Rockstar Gamesを襲ったサイバー攻撃の全貌
海外メディアTheGamerの報道によると、ハッカー集団ShinyHuntersはRockstar Gamesへの侵入を公表しました。彼らはSnowflakeインスタンスへのアクセス権を取得したと主張しており、これは会社の重要なデータが保存されている場所を意味します。今回の侵入は、Snowflakeが利用する第三者AIプラットフォームAnodot.comのセキュリティ脆弱性が悪用された可能性が高いと推測されています。
Snowflakeインスタンスへの不正アクセス
Snowflake自体は、傘下の第三者AIプラットフォームAnodotでセキュリティインシデントが発生し、一部の顧客が影響を受けたことを認めています。

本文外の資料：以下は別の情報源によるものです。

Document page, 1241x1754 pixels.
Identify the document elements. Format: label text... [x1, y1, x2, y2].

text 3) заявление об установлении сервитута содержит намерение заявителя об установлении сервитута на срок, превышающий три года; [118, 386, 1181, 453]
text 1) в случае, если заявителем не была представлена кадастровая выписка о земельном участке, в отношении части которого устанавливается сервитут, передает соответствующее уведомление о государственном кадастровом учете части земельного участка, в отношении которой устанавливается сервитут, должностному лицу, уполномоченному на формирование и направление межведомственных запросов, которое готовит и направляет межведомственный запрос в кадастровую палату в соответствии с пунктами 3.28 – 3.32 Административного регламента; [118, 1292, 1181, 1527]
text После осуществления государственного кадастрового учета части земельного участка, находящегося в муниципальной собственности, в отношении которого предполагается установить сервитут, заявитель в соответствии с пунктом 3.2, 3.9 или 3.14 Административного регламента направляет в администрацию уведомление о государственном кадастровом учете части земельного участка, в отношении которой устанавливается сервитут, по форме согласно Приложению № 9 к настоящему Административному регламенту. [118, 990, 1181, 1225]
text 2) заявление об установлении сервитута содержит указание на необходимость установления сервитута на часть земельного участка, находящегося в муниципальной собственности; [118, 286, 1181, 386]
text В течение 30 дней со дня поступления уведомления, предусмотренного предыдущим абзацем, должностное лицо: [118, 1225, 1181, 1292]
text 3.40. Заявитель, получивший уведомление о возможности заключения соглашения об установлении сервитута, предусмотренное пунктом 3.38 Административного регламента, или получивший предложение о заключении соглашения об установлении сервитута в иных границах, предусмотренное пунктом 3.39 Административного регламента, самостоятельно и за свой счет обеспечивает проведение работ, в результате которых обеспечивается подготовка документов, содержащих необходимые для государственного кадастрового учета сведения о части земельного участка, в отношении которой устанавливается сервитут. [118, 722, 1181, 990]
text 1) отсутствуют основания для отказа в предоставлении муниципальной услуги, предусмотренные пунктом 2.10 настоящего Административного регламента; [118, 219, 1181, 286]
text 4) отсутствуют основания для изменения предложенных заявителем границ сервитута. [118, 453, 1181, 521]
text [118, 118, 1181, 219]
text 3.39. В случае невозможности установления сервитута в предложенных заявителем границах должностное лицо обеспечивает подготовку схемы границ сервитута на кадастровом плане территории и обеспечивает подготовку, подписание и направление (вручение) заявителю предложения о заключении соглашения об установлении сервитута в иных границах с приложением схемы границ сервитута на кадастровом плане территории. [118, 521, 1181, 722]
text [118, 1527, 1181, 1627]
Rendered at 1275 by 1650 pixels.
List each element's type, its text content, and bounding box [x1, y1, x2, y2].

Anodotの公式サイトでは、現在重要なメンテナンスが行われていることが示されています。外部の専門家は、ShinyHuntersがこの脆弱性を突いてRockstar Gamesの認証トークンを盗み出し、多層的なセキュリティ対策を迂回してシステムに侵入した可能性が高いと見ています。
身代金要求と迫る期限
ShinyHuntersは、ダークウェブ上でRockstar Gamesに対する警告文を投稿。「Rockstar Games、君たちのSnowflakeインスタンスはAnodot.comを通じて攻撃された。金を払うか、公開されるかだ。4月14日までに連絡をよこせ、さもなくばデジタル上の問題を引き起こすだろう」と身代金を要求。期日までに支払いがなければ、Rockstar Gamesの核となる機密情報が公開されることを示唆しており、関係者は事態の行方を固唾をのんで見守っています。
ハッカー集団ShinyHuntersとRockstar Gamesの過去
今回の事件の中心にいるハッカー集団ShinyHuntersは、過去にも多くの企業を標的にしてきました。また、Rockstar Gamesも以前に同様のサイバー攻撃を受けています。
巧妙な手口と豊富な実績を持つShinyHunters
ShinyHuntersは2020年から活動を開始し、主に第三者システム統合、認証システム、APIへの攻撃を得意としています。過去6年間でMicrosoftを含む多数の組織に侵入し、データを窃取してきました。今年3月には、400社以上のSalesforceデータを取得したと主張し、うち26社のデータを実際に公開しています。今回の手口も、データベースからデータを窃取し、企業に身代金を要求するという彼らの常套手段と一致しています。
Rockstar Games、度重なる攻撃の標的に
Rockstar Gamesがサイバー攻撃を受けるのは今回が初めてではありません。2022年には当時18歳のハッカーArion Kurtajが同社のSlackチャンネルを介してシステムに侵入し、開発中の『GTA6』の映像が大量に流出するという大事件がありました。世界的な人気ゲームの開発会社は常にハッカーの標的となっており、そのセキュリティ対策は常に試され続けています。
まとめ
今回のRockstar Gamesへのサイバー攻撃は、『GTA6』の発売を待ち望むファンに不安を与えるだけでなく、企業が利用するクラウドサービスや第三者プラットフォームのセキュリティリスクを改めて浮き彫りにしました。サードパーティの脆弱性を突くサプライチェーン攻撃は、現代の企業にとって大きな脅威です。Rockstar Gamesが身代金要求にどのように対応するのか、そして今後どのような情報が公開されるのか、世界中のゲーマーとセキュリティ専門家がその動向に注目しています。
日本企業も同様のリスクを抱えており、自社だけでなく取引先や利用するサービスを含めたサプライチェーン全体のセキュリティ強化が急務であると言えるでしょう。